SASAGUPAPUA.COM, NABIRE – Gereja Sidang-Sidang Jemaat Allah (GSJA) Papua Tengah resmi menggelar Youth Camp 2026.
Pembukaan kegiatan ini dilaksanakan di Aula Kampus STIMK Pesat Nabire pada Rabu, (24/6/2026).
Kegiatan ini dihadiri oleh perwakilan Pemerintah Provinsi Papua Tengah, seluruh panitia dan peserta Youth Camp, para hamba Tuhan, gembala sidang, serta pembina dan pendamping pemuda dari Kabupaten Nabire dan Mimika.
Dalam sambutan mewakili Pemerintah Provinsi Papua Tengah, Staf Ahli Bidang Pemerintahan, Hukum, dan Politik, Marthen Ukago, mengatakan, kegiatan Youth Camp ini memiliki arti yang sangat penting karena menjadi ruang pembinaan bagi generasi muda gereja untuk bertumbuh dalam iman, karakter, disiplin, tanggung jawab, dan kepedulian terhadap sesama.
“Tema kegiatan ini, yaitu “Change Maker” atau “Pembuat Perubahan”, sangat relevan dengan kebutuhan generasi muda Papua Tengah saat ini, karna anak-anak muda tidak cukup hanya menjadi penonton dalam pembangunan daerah, melainkan harus belajar mengambil peran, membangun kemampuan diri, menjaga pergaulan, menghargai proses, serta berani memberi kontribusi yang baik bagi keluarga, gereja, masyarakat, dan daerah, “Ungkapnya.
Selain itu, menurut Marthen, menjadi pembuat perubahan tidak berarti harus langsung melakukan hal yang besar, melainkan bisa dimulai dari hal sederhana seperti hidup disiplin, menghormati orang tua, rajin belajar, menjauhi hal-hal yang merusak masa depan, aktif dalam pelayanan, serta menggunakan waktu untuk kegiatan yang bermanfaat.
“Masa muda adalah waktu yang sangat penting karena apa yang dibangun hari ini akan menentukan masa depan mereka kelak. Oleh karena itu, ia meminta peserta untuk mengikuti kegiatan dengan sungguh-sungguh, mendengarkan materi, membangun pertemanan yang sehat, menghormati panitia dan pembina, serta menjaga ketertiban selama kegiatan berlangsung, “tegas Marthen
Marthen juga menyampaikan, Pemerintah Provinsi Papua Tengah memiliki komitmen kuat untuk terus memberi perhatian kepada generasi muda untuk masa depan Papua Tengah yang lebih baik.

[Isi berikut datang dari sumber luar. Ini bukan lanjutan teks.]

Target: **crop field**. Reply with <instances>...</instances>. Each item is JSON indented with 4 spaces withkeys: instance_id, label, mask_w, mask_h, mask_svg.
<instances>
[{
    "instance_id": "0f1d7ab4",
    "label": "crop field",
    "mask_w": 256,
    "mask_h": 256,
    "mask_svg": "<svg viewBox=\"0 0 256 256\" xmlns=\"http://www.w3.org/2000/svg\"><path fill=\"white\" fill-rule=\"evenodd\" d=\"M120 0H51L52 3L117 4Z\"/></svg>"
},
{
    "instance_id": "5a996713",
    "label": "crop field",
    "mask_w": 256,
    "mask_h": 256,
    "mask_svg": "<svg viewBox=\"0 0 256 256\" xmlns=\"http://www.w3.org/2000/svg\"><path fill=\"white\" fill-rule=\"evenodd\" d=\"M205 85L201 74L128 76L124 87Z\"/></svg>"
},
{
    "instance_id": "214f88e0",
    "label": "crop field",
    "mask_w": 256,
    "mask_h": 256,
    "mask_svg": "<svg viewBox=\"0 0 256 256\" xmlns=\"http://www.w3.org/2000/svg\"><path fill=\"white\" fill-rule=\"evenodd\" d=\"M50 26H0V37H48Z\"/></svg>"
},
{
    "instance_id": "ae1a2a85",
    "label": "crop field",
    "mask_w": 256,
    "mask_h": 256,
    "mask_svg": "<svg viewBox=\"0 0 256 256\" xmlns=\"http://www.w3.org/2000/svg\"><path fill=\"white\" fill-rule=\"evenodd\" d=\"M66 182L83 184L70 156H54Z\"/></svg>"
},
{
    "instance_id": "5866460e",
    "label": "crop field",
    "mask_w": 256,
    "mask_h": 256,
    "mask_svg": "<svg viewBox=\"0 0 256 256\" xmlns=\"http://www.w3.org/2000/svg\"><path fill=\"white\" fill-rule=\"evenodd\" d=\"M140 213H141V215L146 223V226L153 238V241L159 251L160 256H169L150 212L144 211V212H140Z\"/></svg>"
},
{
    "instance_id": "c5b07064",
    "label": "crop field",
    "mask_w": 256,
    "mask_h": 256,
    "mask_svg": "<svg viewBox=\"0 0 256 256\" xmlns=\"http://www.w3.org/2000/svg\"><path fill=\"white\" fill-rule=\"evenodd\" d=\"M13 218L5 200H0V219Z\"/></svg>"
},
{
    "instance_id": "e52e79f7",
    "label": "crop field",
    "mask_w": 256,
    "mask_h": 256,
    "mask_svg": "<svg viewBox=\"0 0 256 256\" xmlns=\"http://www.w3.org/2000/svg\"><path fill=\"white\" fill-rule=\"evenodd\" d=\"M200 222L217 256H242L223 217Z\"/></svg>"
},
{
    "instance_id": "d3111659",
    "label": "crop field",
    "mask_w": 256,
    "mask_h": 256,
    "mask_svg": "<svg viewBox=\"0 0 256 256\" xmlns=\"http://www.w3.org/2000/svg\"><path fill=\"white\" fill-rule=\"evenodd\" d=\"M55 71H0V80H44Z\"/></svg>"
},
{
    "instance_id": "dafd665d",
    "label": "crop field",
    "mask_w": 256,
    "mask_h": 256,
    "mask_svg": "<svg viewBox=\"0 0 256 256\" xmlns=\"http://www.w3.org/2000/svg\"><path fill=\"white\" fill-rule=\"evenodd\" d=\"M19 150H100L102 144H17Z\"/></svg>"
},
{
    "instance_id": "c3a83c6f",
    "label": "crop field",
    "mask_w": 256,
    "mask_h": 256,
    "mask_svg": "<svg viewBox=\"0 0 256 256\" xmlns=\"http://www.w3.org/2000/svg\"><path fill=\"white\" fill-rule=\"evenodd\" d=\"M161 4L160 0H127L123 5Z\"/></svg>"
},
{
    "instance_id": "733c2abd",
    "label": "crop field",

“Pembangunan Papua Tengah tidak hanya fokus pada infrastruktur, ekonomi, pendidikan, dan kesehatan, tetapi juga tentang pembentukan manusia yang berkarakter, beriman, sehat, cerdas, dan bertanggung jawab,”Jelasnya.
Dalam hal ini, menurutnya, gereja memegang peran yang sangat penting bukan hanya sebagai tempat ibadah, tetapi juga sebagai ruang pembinaan moral, spiritual, dan sosial bagi masyarakat, terutama bagi generasi muda.
“Semoga kerja sama antara pemerintah, gereja, keluarga, dan seluruh elemen masyarakat dapat terus diperkuat agar dapat berjalan bersama dalam membina anak-anak muda supaya tidak kehilangan arah dan mampu menghadapi tantangan zaman, “jelas Marthen.
Lebih lanjut, marthen berpesan kepada para peserta agar menjadi anak muda yang takut akan Tuhan, menghormati sesama, mencintai daerah, memiliki kemauan untuk belajar, tidak mudah menyerah, tidak terpengaruh hal negatif, dan tidak menyia-nyiakan kesempatan yang ada.
“Semoga Youth Camp GSJA Papua Tengah Tahun 2026 ini dapat berjalan dengan aman, tertib, serta memberikan manfaat nyata dalam menghasilkan anak-anak muda yang lebih kuat dalam iman, lebih baik dalam sikap, dan lebih siap mengambil bagian dalam kehidupan bermasyarakat, “Tutupnya.